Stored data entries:
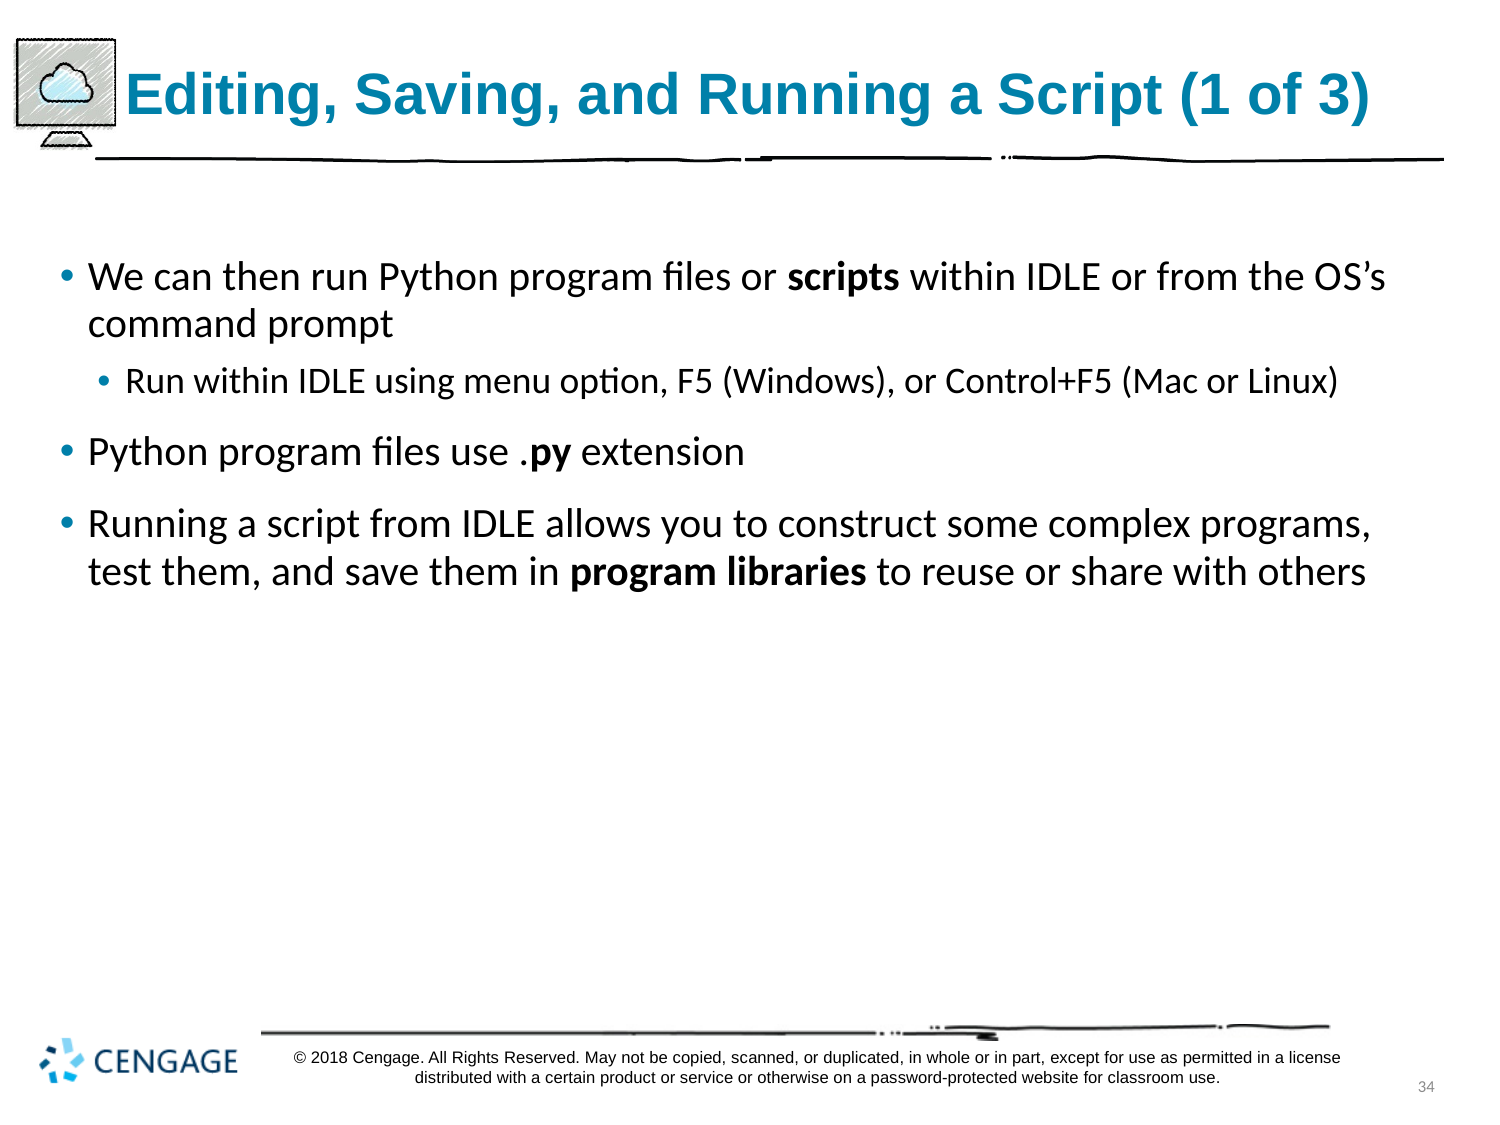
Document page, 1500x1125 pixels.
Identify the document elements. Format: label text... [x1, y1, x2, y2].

picture [95, 155, 1444, 163]
picture [13, 36, 117, 151]
picture [261, 1024, 1331, 1041]
title Editing, Saving, and Running a Script (1 of 3) [125, 55, 1442, 127]
list We can then run Python program files or scripts within I D L E or from the O S’s command prompt Run within I D L E using menu option, F5 (Windows), or Control+F5 (Mac or Linux) Python program files use .py extension Running a script from IDLE allows you to construct some complex programs, test them, and save them in program libraries to reuse or share with others [59, 252, 1441, 599]
picture [19, 1024, 250, 1096]
footer © 2018 Cengage. All Rights Reserved. May not be copied, scanned, or duplicated, in whole or in part, except for use as permitted in a license distributed with a certain product or service or otherwise on a password-protected website for classroom use. [262, 1046, 1375, 1087]
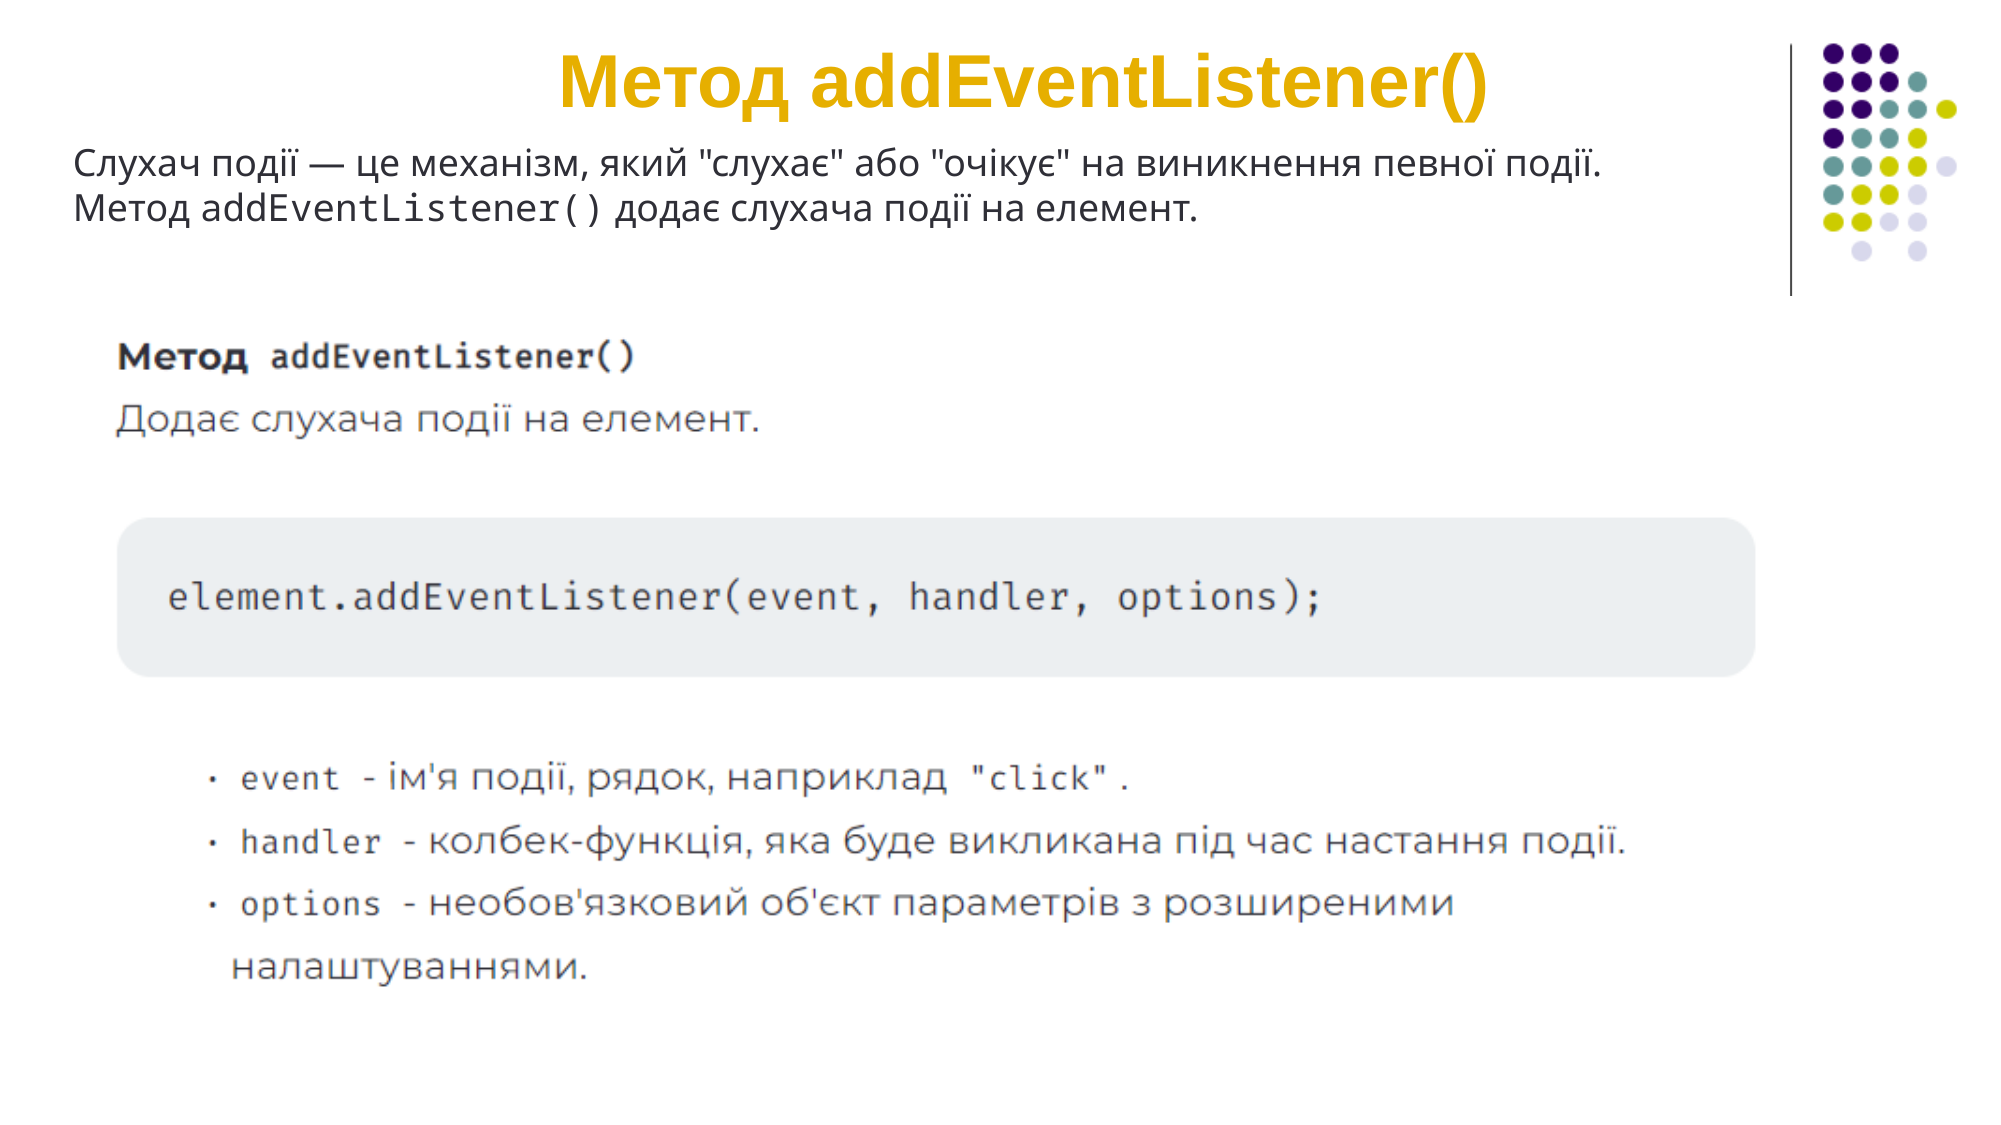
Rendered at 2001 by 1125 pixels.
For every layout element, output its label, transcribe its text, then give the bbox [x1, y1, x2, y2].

text_box Метод addEventListener() [544, 25, 1572, 131]
picture [82, 25, 1968, 1013]
text_box Слухач події — це механізм, який "слухає" або "очікує" на виникнення певної події. Метод addEventListener() додає слухача події на елемент. [58, 131, 1724, 237]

**Exercise goal**
Could you print, word for word, the line containing "For every layout" and every line after it through the end of the records, and nothing else?

**Answer**
For every layout element, output its label, transcribe its text, then give the bbox [x1, y1, x2, y2].

text_box Метод addEventListener() [544, 25, 1572, 131]
picture [82, 25, 1968, 1013]
text_box Слухач події — це механізм, який "слухає" або "очікує" на виникнення певної події. Метод addEventListener() додає слухача події на елемент. [58, 131, 1724, 237]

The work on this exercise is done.